- _Required work_
Search term "votre": please show all lines in the listing that contain it.

- _Input material_
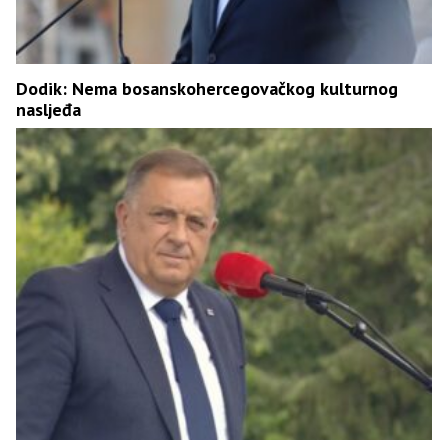
Dodik: Nema bosanskohercegovačkog kulturnog
nasljeđa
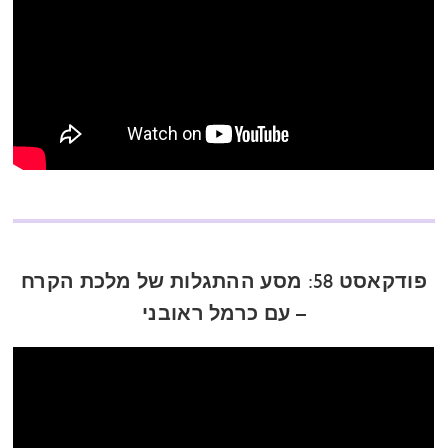
פודקאסט 58: מסע ההתגלות של מלכת הקרח
– עם כרמל ראובני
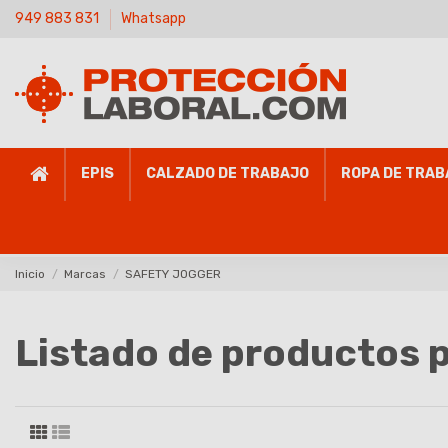
949 883 831
Whatsapp
EPIS
CALZADO DE TRABAJO
ROPA DE TRAB
Inicio
Marcas
SAFETY JOGGER
Listado de productos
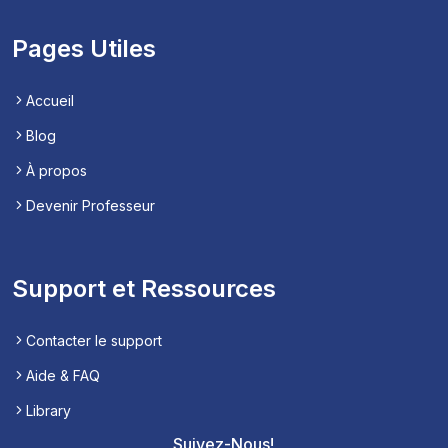
Pages Utiles
Accueil
Blog
À propos
Devenir Professeur
Support et Ressources
Contacter le support
Aide & FAQ
Library
Suivez-Nous!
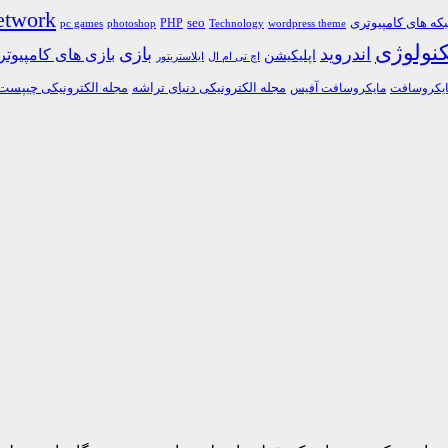
etwork
ه های کامپیوتری
PHP
seo
pc games
photoshop
Technology
wordpress theme
کنولوژی
اندروید
بازی
بازی های کامپیوت
اپلیکیشن
اچ تی ام ال
ایلاستریتور
مجله الکترونیکی دنیای تراشه
مجله الکترونیکی چیپست
یکروسافت
مایکروسافت آفیس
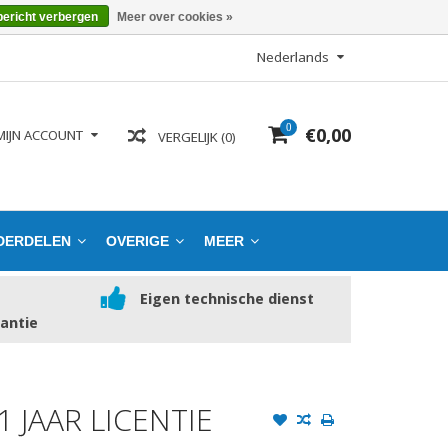
bericht verbergen
Meer over cookies »
Nederlands
0
€0,00
MIJN ACCOUNT
VERGELIJK (0)
DERDELEN
OVERIGE
MEER
Eigen technische dienst
rantie
 JAAR LICENTIE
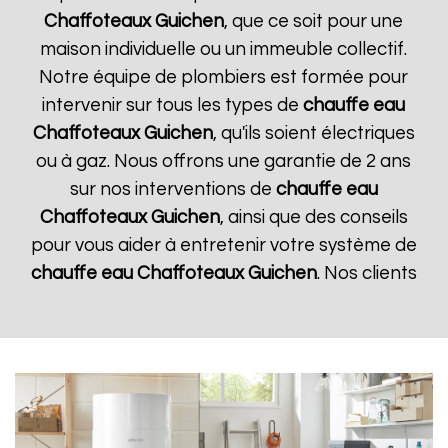
Chaffoteaux
Guichen
, que ce soit pour une
maison individuelle ou un immeuble collectif.
Notre équipe de plombiers est formée pour
intervenir sur tous les types de
chauffe eau
Chaffoteaux
Guichen
, qu'ils soient électriques
ou à gaz. Nous offrons une garantie de 2 ans
sur nos interventions de
chauffe eau
Chaffoteaux
Guichen
, ainsi que des conseils
pour vous aider à entretenir votre système de
chauffe eau Chaffoteaux
Guichen
. Nos clients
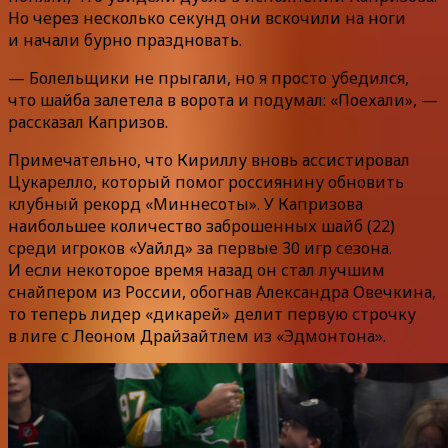
Но через несколько секунд они вскочили на ноги
и начали бурно праздновать.
— Болельщики не прыгали, но я просто убедился,
что шайба залетела в ворота и подумал: «Поехали», —
рассказал Капризов.
Примечательно, что Кириллу вновь ассистировал
Цукарелло, который помог россиянину обновить
клубный рекорд «Миннесоты». У Капризова
наибольшее количество заброшенных шайб (22)
среди игроков «Уайлд» за первые 30 игр сезона.
И если некоторое время назад он стал лучшим
снайпером из России, обогнав Александра Овечкина,
то теперь лидер «дикарей» делит первую строчку
в лиге с Леоном Драйзайтлем из «Эдмонтона».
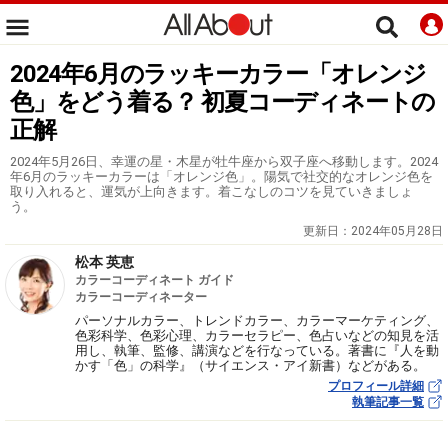
2024年6月のラッキーカラー「オレンジ
色」をどう着る？ 初夏コーディネートの
正解
2024年5月26日、幸運の星・木星が牡牛座から双子座へ移動します。2024
年6月のラッキーカラーは「オレンジ色」。陽気で社交的なオレンジ色を
取り入れると、運気が上向きます。着こなしのコツを見ていきましょ
う。
更新日：
2024年05月28日
松本 英恵
カラーコーディネート ガイド
カラーコーディネーター
パーソナルカラー、トレンドカラー、カラーマーケティング、
色彩科学、色彩心理、カラーセラピー、色占いなどの知見を活
用し、執筆、監修、講演などを行なっている。著書に『人を動
かす「色」の科学』（サイエンス・アイ新書）などがある。
プロフィール詳細
執筆記事一覧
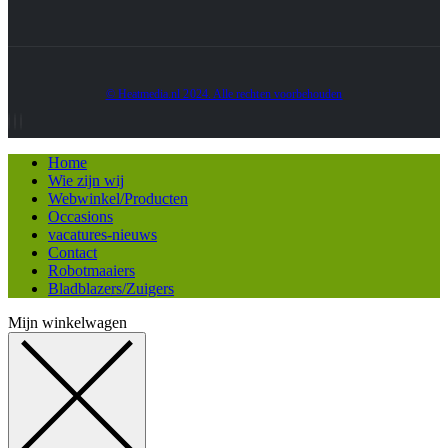
© Heatmedia.nl 2024. Alle rechten voorbehouden
Home
Wie zijn wij
Webwinkel/Producten
Occasions
vacatures-nieuws
Contact
Robotmaaiers
Bladblazers/Zuigers
Mijn winkelwagen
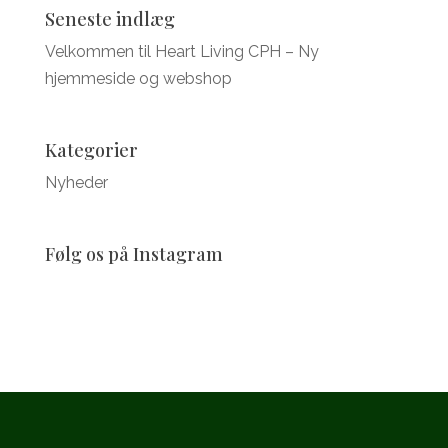
Seneste indlæg
Velkommen til Heart Living CPH – Ny
hjemmeside og webshop
Kategorier
Nyheder
Følg os på Instagram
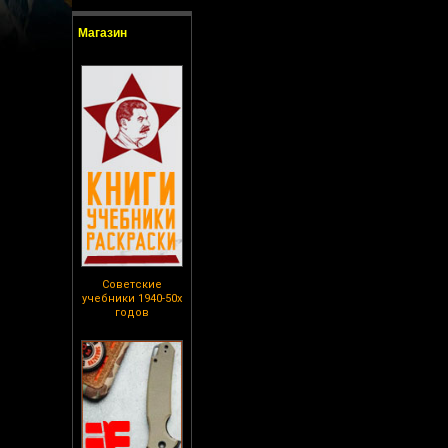
Магазин
Советские
учебники 1940-50х
годов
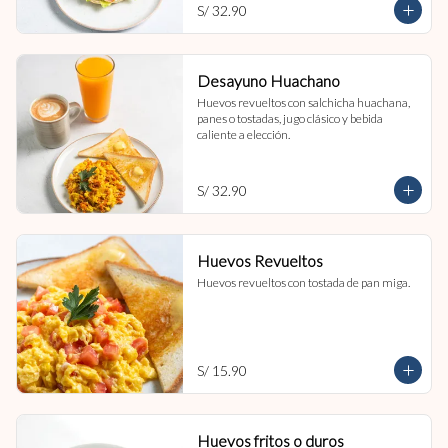
S/ 32.90
Desayuno Huachano
Huevos revueltos con salchicha huachana, 
panes o tostadas, jugo clásico y bebida 
caliente a elección.
S/ 32.90
Huevos Revueltos
Huevos revueltos con tostada de pan miga.
S/ 15.90
Huevos fritos o duros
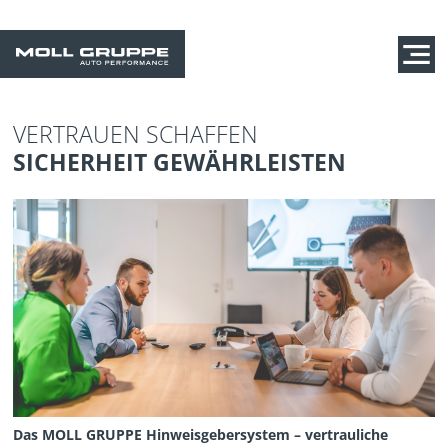
VERTRAUEN SCHAFFEN
SICHERHEIT GEWÄHRLEISTEN
Das MOLL GRUPPE Hinweisgebersystem – vertrauliche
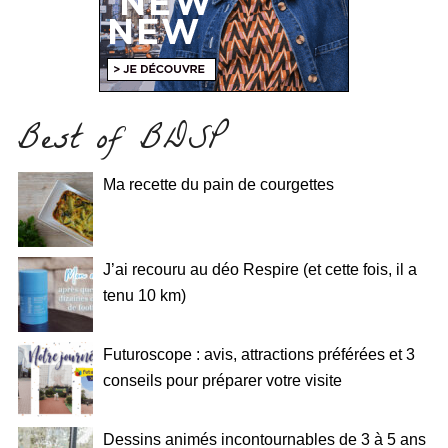
Best of BDSP
Ma recette du pain de courgettes
J’ai recouru au déo Respire (et cette fois, il a
tenu 10 km)
Futuroscope : avis, attractions préférées et 3
conseils pour préparer votre visite
Dessins animés incontournables de 3 à 5 ans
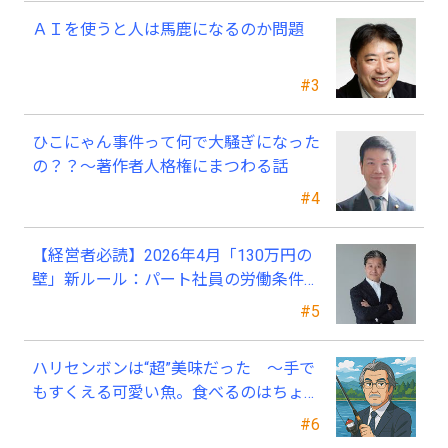
ＡＩを使うと人は馬鹿になるのか問題
#3
ひこにゃん事件って何で大騒ぎになった
の？？～著作者人格権にまつわる話
#4
【経営者必読】2026年4月「130万円の
壁」新ルール：パート社員の労働条件通
知書、今すぐ見直すべき理由
#5
ハリセンボンは“超”美味だった ～手で
もすくえる可愛い魚。食べるのはちょっ
と可哀そう～
#6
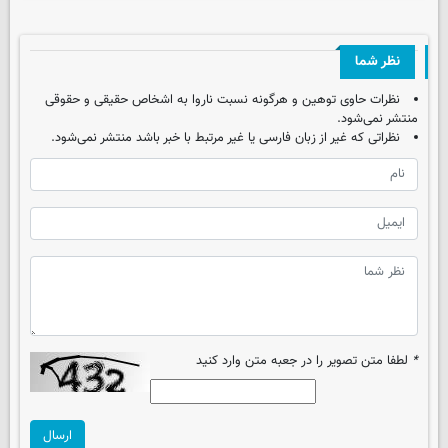
نظر شما
نظرات حاوی توهین و هرگونه نسبت ناروا به اشخاص حقیقی و حقوقی
منتشر نمی‌شود.
نظراتی که غیر از زبان فارسی یا غیر مرتبط با خبر باشد منتشر نمی‌شود.
*
لطفا متن تصویر را در جعبه متن وارد کنید
ارسال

- _Task response_
pour vous aider à entretenir votre système de
conseils pour préparer votre visite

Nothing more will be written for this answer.